*THE REQUEST*
Write out the entire forum thread on the broken Accuair height sensor arm word for word, from its heading through its last line.

*PROVIDED PASSAGE*
——————————

# Accuair sensor's arm



## VRCex (Jan 2, 2003)

I passed a little pothole and i broke an arm of one of the height sensors, I used Loctite for a temporary solution but I don't trust in my fix and I'm not happy with my bagged R32 because is a DD and now I'm afraid of every road defect. 

Anyone know's where I can get this arms or what else I can use to not break it again? 

I already wrote to Accuair and I left a message in their mailbox but nobody answer me yet. 

Thanks


----------



## LeonGtii (Oct 19, 2012)

VRCex said:


> I passed a little pothole and i broke an arm of one of the height sensors, I used Loctite for a temporary solution but I don't trust in my fix and I'm not happy with my bagged R32 because is a DD and now I'm afraid of every road defect.
> 
> Anyone know's where I can get this arms or what else I can use to not break it again?
> 
> ...


 It should NOT broken easily unless you have an over extension or over compression... 
And the new sensors have a removable setup guide so it has no over extension/compression any more. 

Oh, make sure your sensor arm will not twist when your car lift and air out. 
This also will broken your sensor arm if you have a over-twist although sensor linkage allow a little twist. 


You can DIY a new arm easily, or just pick up a replacement part 

link here.

——————————

*INFORMATION SHOWN*
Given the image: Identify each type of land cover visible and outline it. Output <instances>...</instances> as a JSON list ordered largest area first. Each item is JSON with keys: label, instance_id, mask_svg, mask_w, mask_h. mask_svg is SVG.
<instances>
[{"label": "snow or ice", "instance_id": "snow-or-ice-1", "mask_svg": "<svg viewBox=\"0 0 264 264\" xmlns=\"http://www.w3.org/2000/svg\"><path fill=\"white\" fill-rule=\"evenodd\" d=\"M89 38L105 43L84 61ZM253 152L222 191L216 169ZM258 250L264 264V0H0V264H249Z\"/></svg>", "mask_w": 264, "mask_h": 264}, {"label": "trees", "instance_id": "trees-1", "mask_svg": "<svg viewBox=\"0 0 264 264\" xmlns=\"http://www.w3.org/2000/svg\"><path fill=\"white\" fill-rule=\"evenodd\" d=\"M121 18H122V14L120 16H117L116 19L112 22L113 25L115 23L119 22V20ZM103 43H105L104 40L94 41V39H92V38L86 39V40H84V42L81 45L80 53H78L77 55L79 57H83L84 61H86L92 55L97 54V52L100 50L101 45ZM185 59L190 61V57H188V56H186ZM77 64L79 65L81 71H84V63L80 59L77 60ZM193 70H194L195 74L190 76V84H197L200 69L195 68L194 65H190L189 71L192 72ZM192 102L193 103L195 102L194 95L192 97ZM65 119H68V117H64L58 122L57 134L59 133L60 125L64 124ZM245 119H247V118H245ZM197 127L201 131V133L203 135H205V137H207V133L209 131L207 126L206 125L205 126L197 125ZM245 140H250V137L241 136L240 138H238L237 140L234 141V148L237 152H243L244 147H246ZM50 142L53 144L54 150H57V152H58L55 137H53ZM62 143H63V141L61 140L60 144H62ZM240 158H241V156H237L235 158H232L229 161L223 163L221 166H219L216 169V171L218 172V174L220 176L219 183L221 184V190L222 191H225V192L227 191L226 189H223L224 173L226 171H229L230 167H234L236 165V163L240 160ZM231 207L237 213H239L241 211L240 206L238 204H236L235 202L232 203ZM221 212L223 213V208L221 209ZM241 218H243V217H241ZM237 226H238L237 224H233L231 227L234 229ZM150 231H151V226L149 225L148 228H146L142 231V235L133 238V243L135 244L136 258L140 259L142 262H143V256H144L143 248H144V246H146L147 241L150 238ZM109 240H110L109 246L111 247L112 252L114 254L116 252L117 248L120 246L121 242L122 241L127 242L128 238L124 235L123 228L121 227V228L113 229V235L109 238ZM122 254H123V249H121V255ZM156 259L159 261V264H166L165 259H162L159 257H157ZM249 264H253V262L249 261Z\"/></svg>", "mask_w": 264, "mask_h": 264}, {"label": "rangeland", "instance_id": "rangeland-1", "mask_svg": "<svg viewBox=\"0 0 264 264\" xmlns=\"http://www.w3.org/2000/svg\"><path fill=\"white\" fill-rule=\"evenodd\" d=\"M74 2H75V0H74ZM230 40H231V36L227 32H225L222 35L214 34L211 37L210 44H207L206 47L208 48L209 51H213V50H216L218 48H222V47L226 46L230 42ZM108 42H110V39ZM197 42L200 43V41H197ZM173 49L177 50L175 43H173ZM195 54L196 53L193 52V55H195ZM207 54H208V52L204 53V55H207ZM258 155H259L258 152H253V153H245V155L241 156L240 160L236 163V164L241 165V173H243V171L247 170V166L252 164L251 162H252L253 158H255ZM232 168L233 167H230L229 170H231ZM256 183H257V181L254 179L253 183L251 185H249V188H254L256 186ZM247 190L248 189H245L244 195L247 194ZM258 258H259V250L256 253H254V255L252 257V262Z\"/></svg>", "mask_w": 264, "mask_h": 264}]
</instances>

——————————

*THE OUTPUT*
# Accuair sensor's arm



## VRCex (Jan 2, 2003)

I passed a little pothole and i broke an arm of one of the height sensors, I used Loctite for a temporary solution but I don't trust in my fix and I'm not happy with my bagged R32 because is a DD and now I'm afraid of every road defect. 

Anyone know's where I can get this arms or what else I can use to not break it again? 

I already wrote to Accuair and I left a message in their mailbox but nobody answer me yet. 

Thanks


----------



## LeonGtii (Oct 19, 2012)

VRCex said:


> I passed a little pothole and i broke an arm of one of the height sensors, I used Loctite for a temporary solution but I don't trust in my fix and I'm not happy with my bagged R32 because is a DD and now I'm afraid of every road defect.
> 
> Anyone know's where I can get this arms or what else I can use to not break it again?
> 
> ...


 It should NOT broken easily unless you have an over extension or over compression... 
And the new sensors have a removable setup guide so it has no over extension/compression any more. 

Oh, make sure your sensor arm will not twist when your car lift and air out. 
This also will broken your sensor arm if you have a over-twist although sensor linkage allow a little twist. 


You can DIY a new arm easily, or just pick up a replacement part 

link here.